Your copy should hold only the lines from the one with "Pinhole intrinsics given" to the one with "1200, 304), 16.66", both included, each exactly as it stands below, with no pictures.

Segment Start: Input material

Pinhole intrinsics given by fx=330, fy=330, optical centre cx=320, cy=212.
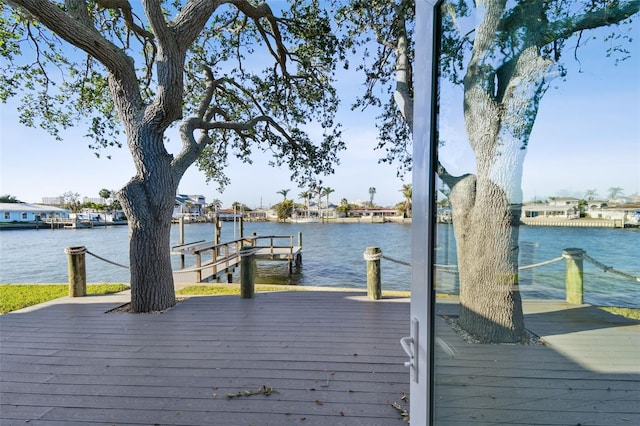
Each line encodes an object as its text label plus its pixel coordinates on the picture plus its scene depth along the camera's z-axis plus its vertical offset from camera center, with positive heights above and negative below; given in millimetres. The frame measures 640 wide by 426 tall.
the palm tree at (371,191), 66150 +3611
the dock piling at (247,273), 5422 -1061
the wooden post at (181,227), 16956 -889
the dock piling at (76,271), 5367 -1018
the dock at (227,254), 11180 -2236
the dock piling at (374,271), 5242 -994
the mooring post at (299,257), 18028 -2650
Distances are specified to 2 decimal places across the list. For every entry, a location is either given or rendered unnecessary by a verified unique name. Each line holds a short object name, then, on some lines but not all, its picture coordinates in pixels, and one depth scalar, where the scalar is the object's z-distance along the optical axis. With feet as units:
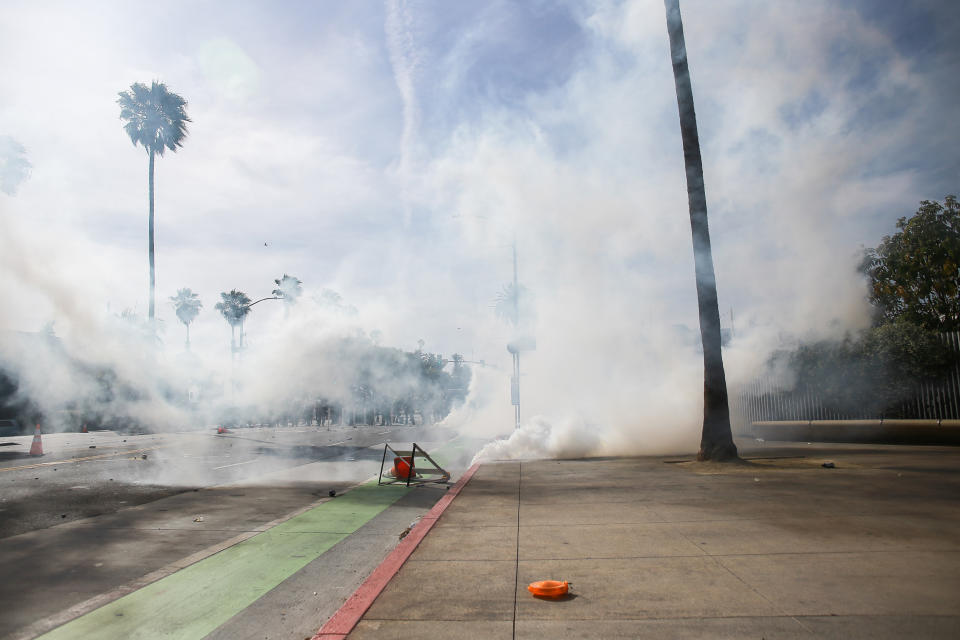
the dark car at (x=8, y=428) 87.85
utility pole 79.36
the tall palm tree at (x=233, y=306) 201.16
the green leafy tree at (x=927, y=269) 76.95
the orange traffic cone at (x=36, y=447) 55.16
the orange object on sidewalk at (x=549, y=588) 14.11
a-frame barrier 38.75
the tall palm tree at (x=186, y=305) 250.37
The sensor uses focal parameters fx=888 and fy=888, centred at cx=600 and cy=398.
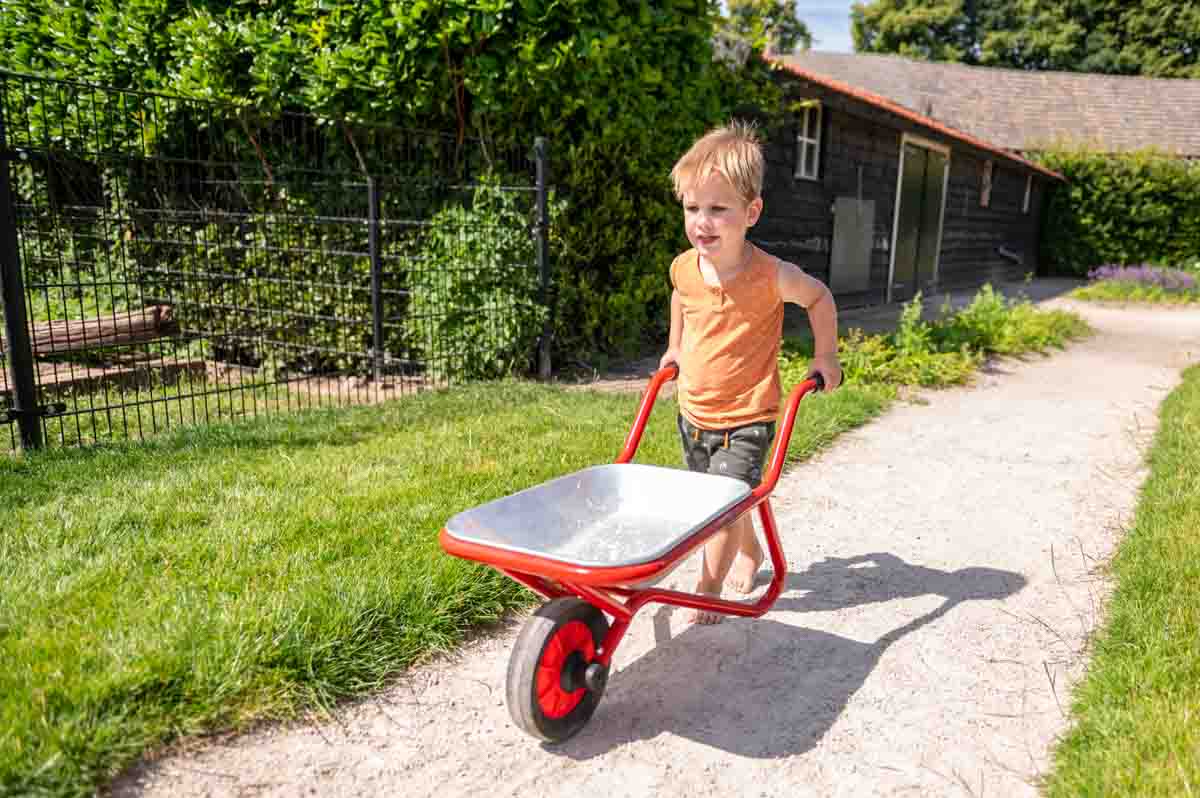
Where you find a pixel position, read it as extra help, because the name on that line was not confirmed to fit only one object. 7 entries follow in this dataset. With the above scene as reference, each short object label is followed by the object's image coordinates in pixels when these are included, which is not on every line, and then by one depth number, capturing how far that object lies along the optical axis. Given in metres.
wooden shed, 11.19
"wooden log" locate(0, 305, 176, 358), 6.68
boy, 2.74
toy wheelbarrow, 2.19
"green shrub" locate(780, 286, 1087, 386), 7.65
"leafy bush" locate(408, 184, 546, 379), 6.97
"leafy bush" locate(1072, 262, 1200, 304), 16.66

Segment End: Input material
Segment Start: Input material

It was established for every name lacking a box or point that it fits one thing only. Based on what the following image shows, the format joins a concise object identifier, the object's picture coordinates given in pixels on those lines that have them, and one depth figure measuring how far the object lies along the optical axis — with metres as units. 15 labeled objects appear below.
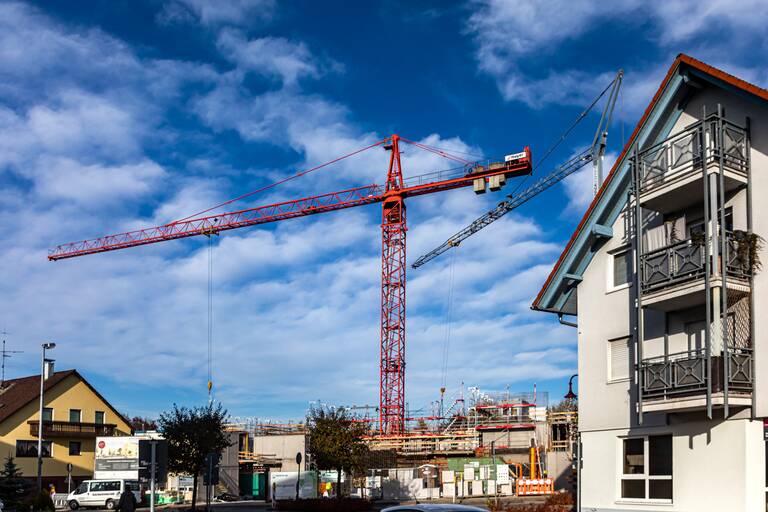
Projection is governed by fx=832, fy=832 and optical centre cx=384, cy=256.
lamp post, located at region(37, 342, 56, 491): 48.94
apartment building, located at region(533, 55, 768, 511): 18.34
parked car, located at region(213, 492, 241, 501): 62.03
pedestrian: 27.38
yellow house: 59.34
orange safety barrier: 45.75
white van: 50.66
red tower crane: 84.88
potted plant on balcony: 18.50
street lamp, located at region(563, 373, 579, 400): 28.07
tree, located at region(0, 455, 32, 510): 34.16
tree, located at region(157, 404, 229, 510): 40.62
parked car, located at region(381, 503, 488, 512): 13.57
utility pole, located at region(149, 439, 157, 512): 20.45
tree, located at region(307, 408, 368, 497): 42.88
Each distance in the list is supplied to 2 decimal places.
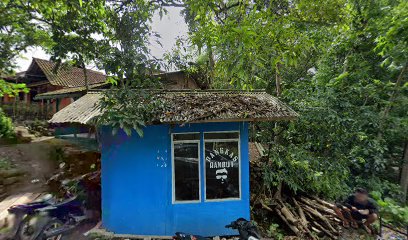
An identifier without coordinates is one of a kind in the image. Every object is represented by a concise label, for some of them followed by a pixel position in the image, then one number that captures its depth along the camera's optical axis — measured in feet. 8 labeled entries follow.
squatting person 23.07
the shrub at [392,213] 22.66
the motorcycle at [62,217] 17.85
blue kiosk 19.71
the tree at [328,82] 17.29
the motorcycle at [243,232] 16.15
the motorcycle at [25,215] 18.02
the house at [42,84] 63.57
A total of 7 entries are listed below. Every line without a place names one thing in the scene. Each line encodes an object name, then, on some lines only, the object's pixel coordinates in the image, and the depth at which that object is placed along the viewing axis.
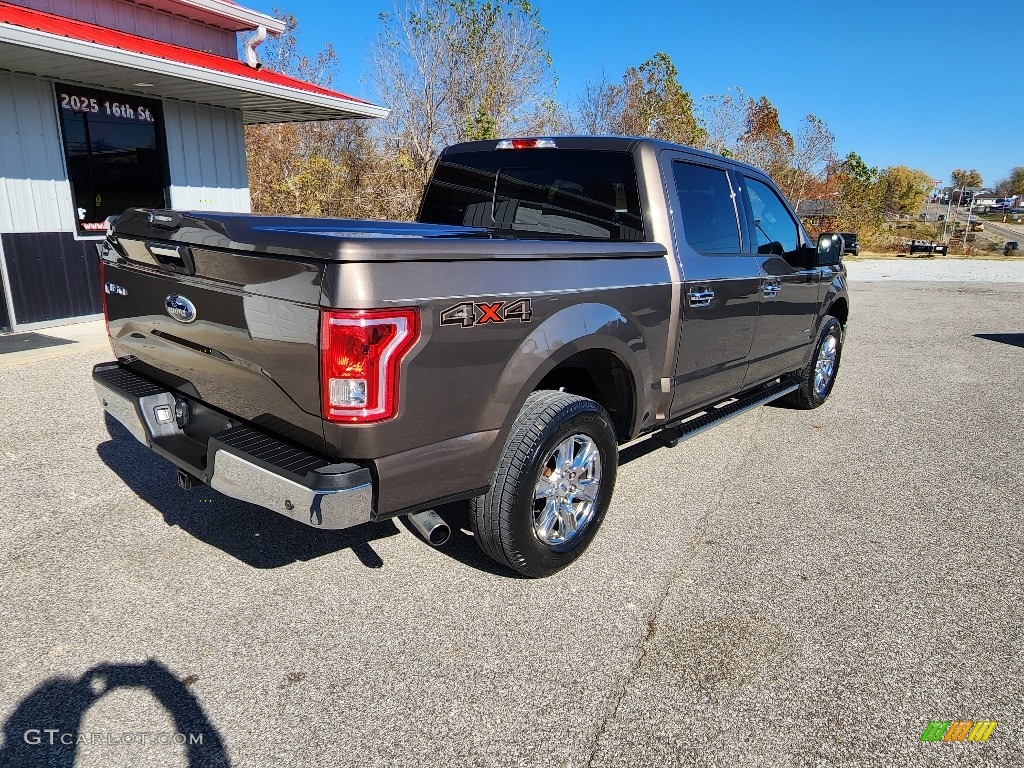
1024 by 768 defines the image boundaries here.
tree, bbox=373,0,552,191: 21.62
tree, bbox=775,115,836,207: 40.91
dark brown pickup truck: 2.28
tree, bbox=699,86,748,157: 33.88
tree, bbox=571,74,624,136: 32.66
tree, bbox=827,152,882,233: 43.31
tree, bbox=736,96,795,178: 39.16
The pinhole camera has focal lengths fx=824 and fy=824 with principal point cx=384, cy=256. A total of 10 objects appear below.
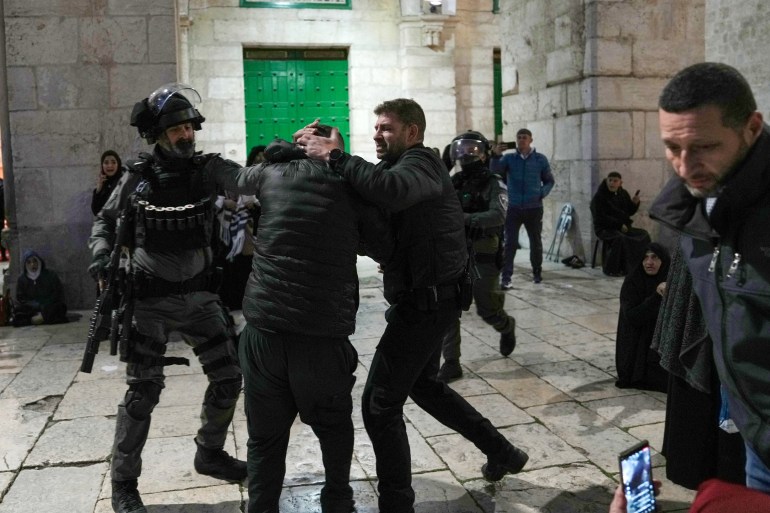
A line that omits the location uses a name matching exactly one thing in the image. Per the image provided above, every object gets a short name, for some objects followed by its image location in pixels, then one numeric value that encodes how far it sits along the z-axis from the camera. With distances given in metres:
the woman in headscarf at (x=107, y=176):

Segment End: Input material
Segment Start: Input material

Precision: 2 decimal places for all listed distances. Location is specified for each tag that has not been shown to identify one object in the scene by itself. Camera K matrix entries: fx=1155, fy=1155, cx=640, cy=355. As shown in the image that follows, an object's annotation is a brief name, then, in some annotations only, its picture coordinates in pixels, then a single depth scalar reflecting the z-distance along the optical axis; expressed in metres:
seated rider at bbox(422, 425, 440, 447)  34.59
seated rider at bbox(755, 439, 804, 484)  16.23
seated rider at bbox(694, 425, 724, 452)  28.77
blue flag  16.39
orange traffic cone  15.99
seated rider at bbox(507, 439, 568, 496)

Segment End: Input material

**Written solution**
Pinhole intrinsics given by fx=330, fy=330, optical centre cx=320, cy=212.
Each line encodes an object as its text label plus its pixel coordinates on the picture plus its scene depth along the camera's z-axis plus its vertical offset from camera center, with positive heights above and negative below; given in millimetres. The frame measures 640 wide by 426 tall.
the palm tree at (371,191), 66150 +3611
the dock piling at (247,273), 5422 -1061
the wooden post at (181,227), 16956 -889
the dock piling at (76,271), 5367 -1018
the dock at (227,254), 11180 -2236
the dock piling at (374,271), 5242 -994
the mooring post at (299,257), 18028 -2650
Distances are specified to 2 decimal places across the list. For every entry, a location is either given or rendered unnecessary by a verified unique name. Each line holds a short object name, then, on some lines but not all, its picture coordinates in pixels, and one depth scalar, where the scalar is the object's z-distance along the optical axis. With feet as units:
the dark car at (x=8, y=428) 87.85
utility pole 79.36
the tall palm tree at (x=233, y=306) 201.16
the green leafy tree at (x=927, y=269) 76.95
the orange traffic cone at (x=36, y=447) 55.16
the orange object on sidewalk at (x=549, y=588) 14.11
a-frame barrier 38.75
the tall palm tree at (x=186, y=305) 250.37
The sensor uses focal parameters fx=888 and fy=888, centred at cx=600 and cy=398.
Where you find a pixel position, read it as extra help, because the name on that line was not confirmed to fit only one object. 7 entries follow in this dataset. With the above scene as reference, each short object label is followed by the object's image coordinates in pixels when these are included, which is not on every line, and then by one depth number, capturing how far that object lies along the optical axis. Given in metres.
wooden shed, 11.19
"wooden log" locate(0, 305, 176, 358), 6.68
boy, 2.74
toy wheelbarrow, 2.19
"green shrub" locate(780, 286, 1087, 386), 7.65
"leafy bush" locate(408, 184, 546, 379), 6.97
"leafy bush" locate(1072, 262, 1200, 304), 16.66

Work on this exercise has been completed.